Household object change records
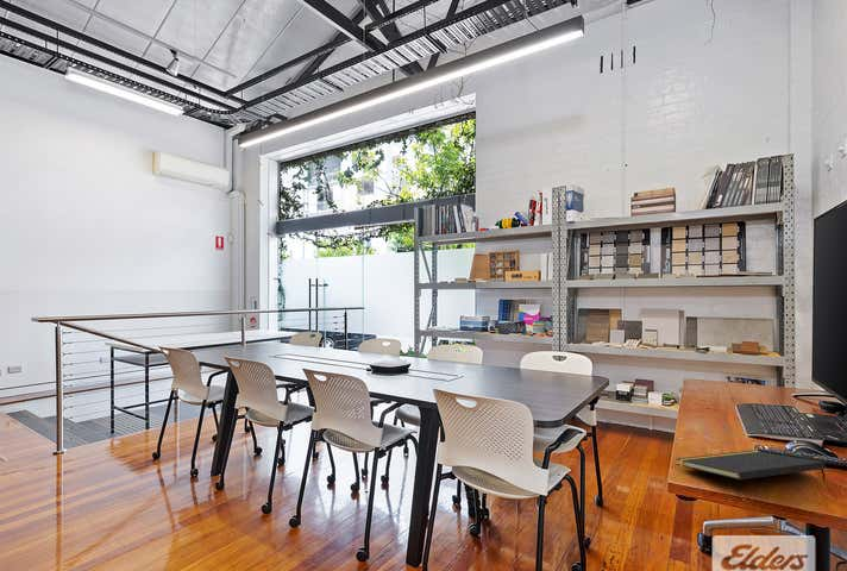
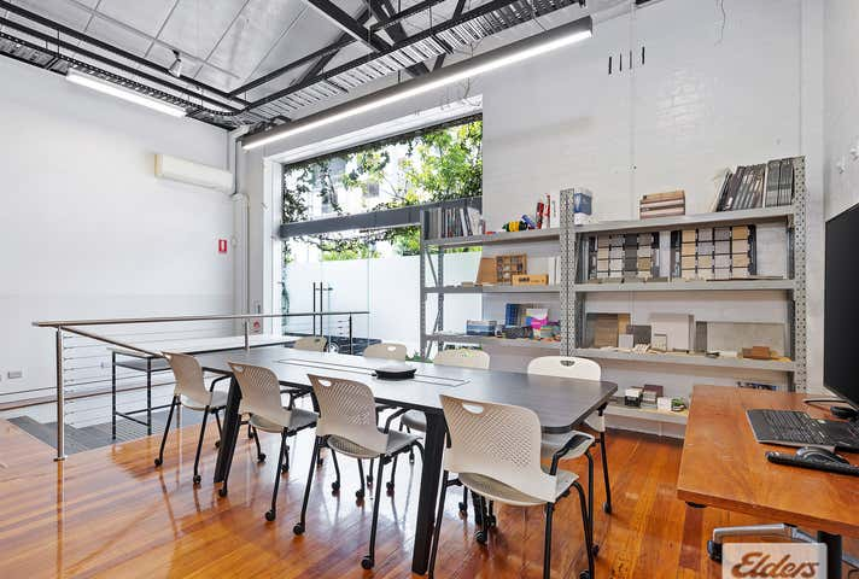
- notepad [676,450,827,482]
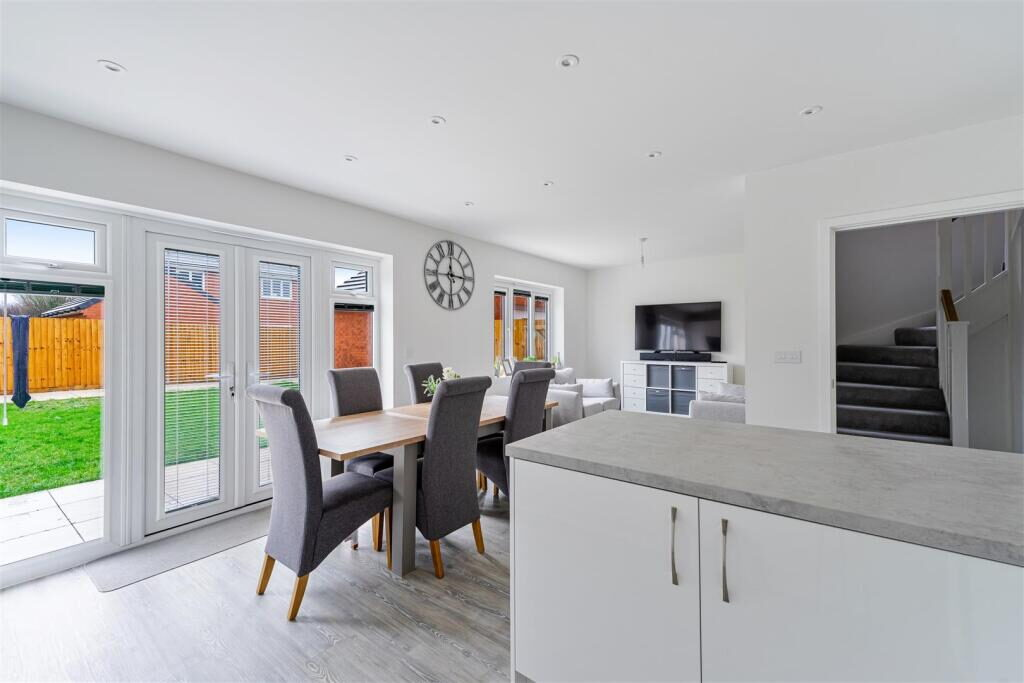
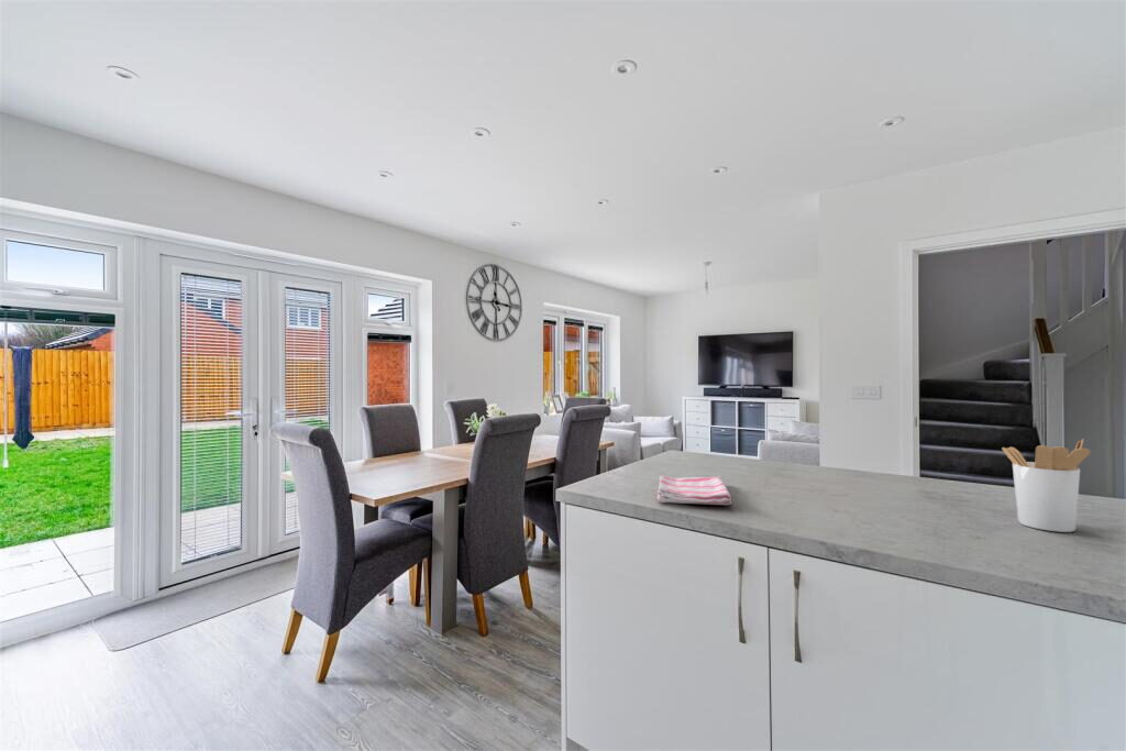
+ utensil holder [1001,438,1092,533]
+ dish towel [656,475,733,506]
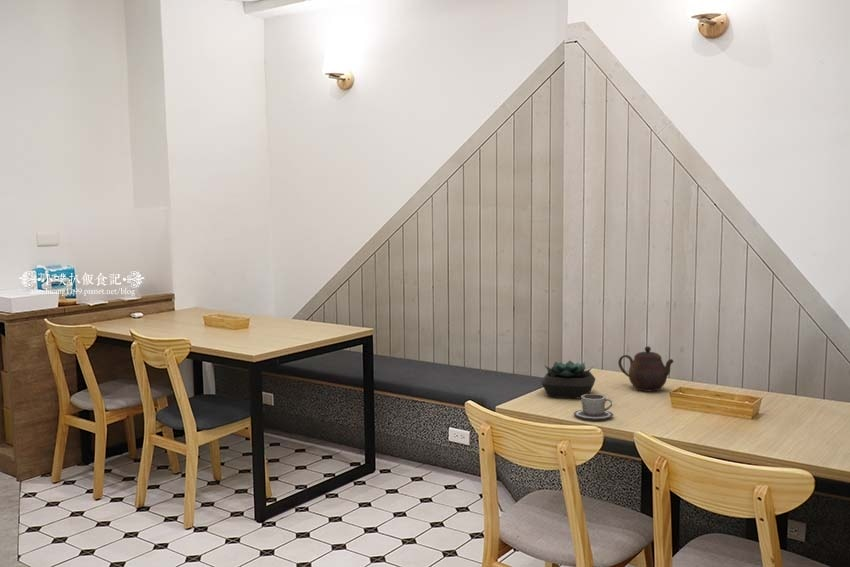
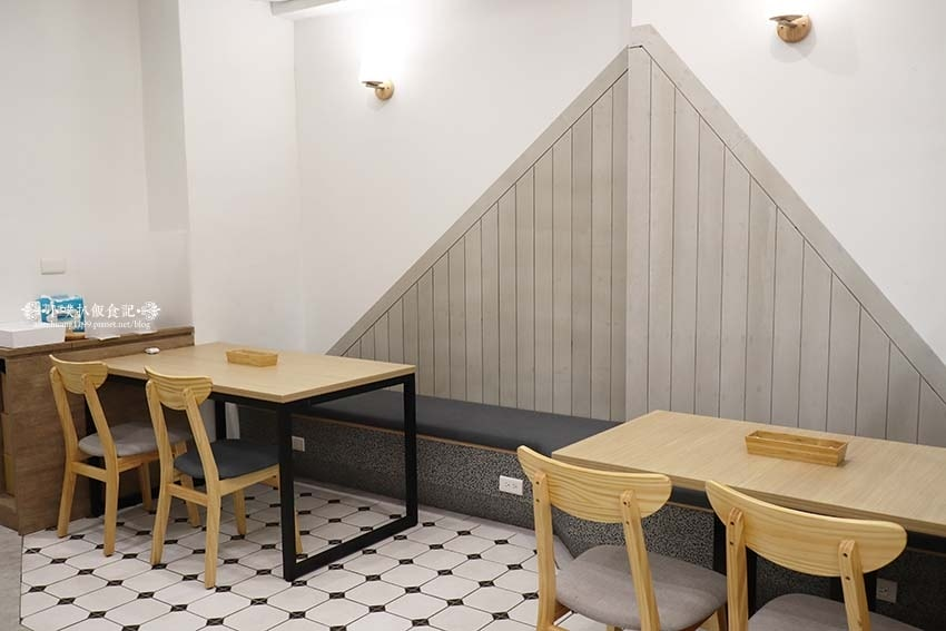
- succulent plant [540,360,597,399]
- teapot [617,345,675,392]
- cup [573,393,614,421]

* **What to do**:
Your answer must consist solely of the lines from the one containing "dish towel [656,475,733,506]" through the last line of the records above, copied exactly, with every picture left out.

* **Output of the task**:
+ dish towel [656,475,733,506]
- succulent plant [540,360,597,399]
- teapot [617,345,675,392]
- cup [573,393,614,421]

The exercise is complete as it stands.